====== Données fournies ======
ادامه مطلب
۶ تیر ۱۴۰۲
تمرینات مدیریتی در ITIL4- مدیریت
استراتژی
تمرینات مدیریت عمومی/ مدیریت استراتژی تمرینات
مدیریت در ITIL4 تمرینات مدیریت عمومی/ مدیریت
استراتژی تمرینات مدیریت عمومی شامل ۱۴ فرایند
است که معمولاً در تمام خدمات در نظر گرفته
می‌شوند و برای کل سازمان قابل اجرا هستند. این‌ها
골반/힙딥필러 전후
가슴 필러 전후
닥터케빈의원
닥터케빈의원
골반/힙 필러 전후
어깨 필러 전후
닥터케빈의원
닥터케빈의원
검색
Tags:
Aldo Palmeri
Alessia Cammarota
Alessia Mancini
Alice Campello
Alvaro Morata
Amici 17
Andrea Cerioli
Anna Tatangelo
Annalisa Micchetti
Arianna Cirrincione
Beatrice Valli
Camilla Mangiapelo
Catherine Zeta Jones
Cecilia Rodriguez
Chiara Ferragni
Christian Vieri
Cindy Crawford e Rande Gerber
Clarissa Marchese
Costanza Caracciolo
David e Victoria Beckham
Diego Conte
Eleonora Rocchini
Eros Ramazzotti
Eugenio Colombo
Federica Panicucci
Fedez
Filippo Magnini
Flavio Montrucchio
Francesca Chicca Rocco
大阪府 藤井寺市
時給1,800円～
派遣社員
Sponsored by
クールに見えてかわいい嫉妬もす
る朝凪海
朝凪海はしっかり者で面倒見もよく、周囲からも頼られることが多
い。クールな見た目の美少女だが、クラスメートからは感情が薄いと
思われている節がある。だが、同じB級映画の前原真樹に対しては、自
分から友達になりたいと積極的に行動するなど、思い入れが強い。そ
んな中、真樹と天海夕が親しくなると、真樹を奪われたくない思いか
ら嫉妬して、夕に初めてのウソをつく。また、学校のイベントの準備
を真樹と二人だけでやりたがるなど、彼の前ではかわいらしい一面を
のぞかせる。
======
→ Consigne
Recopiez à l'identique chaque ligne du matériel ci-dessus, de la première à la dernière.

→ Résultat attendu
ادامه مطلب
۶ تیر ۱۴۰۲
تمرینات مدیریتی در ITIL4- مدیریت
استراتژی
تمرینات مدیریت عمومی/ مدیریت استراتژی تمرینات
مدیریت در ITIL4 تمرینات مدیریت عمومی/ مدیریت
استراتژی تمرینات مدیریت عمومی شامل ۱۴ فرایند
است که معمولاً در تمام خدمات در نظر گرفته
می‌شوند و برای کل سازمان قابل اجرا هستند. این‌ها
골반/힙딥필러 전후
가슴 필러 전후
닥터케빈의원
닥터케빈의원
골반/힙 필러 전후
어깨 필러 전후
닥터케빈의원
닥터케빈의원
검색
Tags:
Aldo Palmeri
Alessia Cammarota
Alessia Mancini
Alice Campello
Alvaro Morata
Amici 17
Andrea Cerioli
Anna Tatangelo
Annalisa Micchetti
Arianna Cirrincione
Beatrice Valli
Camilla Mangiapelo
Catherine Zeta Jones
Cecilia Rodriguez
Chiara Ferragni
Christian Vieri
Cindy Crawford e Rande Gerber
Clarissa Marchese
Costanza Caracciolo
David e Victoria Beckham
Diego Conte
Eleonora Rocchini
Eros Ramazzotti
Eugenio Colombo
Federica Panicucci
Fedez
Filippo Magnini
Flavio Montrucchio
Francesca Chicca Rocco
大阪府 藤井寺市
時給1,800円～
派遣社員
Sponsored by
クールに見えてかわいい嫉妬もす
る朝凪海
朝凪海はしっかり者で面倒見もよく、周囲からも頼られることが多
い。クールな見た目の美少女だが、クラスメートからは感情が薄いと
思われている節がある。だが、同じB級映画の前原真樹に対しては、自
分から友達になりたいと積極的に行動するなど、思い入れが強い。そ
んな中、真樹と天海夕が親しくなると、真樹を奪われたくない思いか
ら嫉妬して、夕に初めてのウソをつく。また、学校のイベントの準備
を真樹と二人だけでやりたがるなど、彼の前ではかわいらしい一面を
のぞかせる。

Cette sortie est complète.